§ TASK DESCRIPTION: Retype only what runs from the line that contains "List each element's type and" through the last line of the listing below, both lines included.

§ DATA PROVIDED:
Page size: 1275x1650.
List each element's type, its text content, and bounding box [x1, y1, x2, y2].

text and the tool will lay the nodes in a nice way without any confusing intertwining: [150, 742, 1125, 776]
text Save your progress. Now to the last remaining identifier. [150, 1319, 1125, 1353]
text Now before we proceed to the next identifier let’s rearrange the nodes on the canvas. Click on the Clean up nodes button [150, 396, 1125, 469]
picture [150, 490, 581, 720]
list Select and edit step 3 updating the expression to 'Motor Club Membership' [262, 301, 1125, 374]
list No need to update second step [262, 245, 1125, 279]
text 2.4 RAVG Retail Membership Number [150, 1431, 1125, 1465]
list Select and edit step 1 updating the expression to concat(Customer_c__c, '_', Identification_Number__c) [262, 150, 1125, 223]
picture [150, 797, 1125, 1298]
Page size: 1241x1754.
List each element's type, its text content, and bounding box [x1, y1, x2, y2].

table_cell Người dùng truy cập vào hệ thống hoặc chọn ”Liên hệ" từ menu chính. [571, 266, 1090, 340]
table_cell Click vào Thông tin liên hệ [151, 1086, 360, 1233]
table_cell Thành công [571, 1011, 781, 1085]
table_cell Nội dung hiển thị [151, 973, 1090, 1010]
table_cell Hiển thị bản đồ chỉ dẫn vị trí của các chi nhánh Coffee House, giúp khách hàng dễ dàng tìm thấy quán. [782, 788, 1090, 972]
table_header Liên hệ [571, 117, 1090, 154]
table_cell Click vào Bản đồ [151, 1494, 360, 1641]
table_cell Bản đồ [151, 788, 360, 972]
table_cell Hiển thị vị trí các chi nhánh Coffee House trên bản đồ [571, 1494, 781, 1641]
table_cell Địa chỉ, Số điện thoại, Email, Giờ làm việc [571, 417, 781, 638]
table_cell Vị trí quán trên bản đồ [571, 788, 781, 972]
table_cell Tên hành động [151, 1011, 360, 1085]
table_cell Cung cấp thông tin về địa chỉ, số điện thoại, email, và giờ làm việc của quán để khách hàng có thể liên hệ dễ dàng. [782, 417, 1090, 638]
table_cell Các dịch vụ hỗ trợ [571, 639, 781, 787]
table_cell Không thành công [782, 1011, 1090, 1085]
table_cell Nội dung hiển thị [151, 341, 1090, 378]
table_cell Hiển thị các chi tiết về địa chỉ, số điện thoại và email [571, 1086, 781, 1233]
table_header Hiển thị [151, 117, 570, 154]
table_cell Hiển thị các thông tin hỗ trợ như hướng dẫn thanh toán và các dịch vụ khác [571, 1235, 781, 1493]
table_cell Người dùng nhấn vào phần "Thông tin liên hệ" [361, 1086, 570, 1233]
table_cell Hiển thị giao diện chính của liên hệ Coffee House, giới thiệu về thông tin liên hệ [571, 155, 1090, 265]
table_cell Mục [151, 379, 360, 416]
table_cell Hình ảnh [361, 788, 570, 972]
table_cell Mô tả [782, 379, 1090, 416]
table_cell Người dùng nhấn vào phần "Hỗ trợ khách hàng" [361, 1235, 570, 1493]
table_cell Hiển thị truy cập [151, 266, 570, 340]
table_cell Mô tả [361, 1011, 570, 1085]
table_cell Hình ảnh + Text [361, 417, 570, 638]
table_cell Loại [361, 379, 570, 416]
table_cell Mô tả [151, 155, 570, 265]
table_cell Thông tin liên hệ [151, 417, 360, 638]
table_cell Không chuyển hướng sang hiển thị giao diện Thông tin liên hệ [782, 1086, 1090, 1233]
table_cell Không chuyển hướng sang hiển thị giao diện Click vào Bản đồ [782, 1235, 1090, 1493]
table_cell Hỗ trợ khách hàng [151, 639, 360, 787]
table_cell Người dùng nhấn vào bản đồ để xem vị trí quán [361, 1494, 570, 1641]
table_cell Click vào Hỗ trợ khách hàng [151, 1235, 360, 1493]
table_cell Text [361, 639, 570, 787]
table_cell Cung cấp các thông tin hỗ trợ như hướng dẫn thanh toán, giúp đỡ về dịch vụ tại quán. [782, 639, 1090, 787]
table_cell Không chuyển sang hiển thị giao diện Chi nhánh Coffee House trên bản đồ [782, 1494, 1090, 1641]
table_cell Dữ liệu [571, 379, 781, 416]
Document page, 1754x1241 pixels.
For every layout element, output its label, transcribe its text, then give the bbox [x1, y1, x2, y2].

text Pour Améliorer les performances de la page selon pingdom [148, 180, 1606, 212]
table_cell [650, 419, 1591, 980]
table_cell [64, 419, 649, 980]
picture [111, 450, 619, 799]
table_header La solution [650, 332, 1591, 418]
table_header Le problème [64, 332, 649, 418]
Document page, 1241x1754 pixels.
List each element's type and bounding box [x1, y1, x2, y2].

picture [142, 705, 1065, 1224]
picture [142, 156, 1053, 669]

§ SOLUTION TO THE EXERCISE:
List each element's type and bounding box [x1, y1, x2, y2].

picture [142, 705, 1065, 1224]
picture [142, 156, 1053, 669]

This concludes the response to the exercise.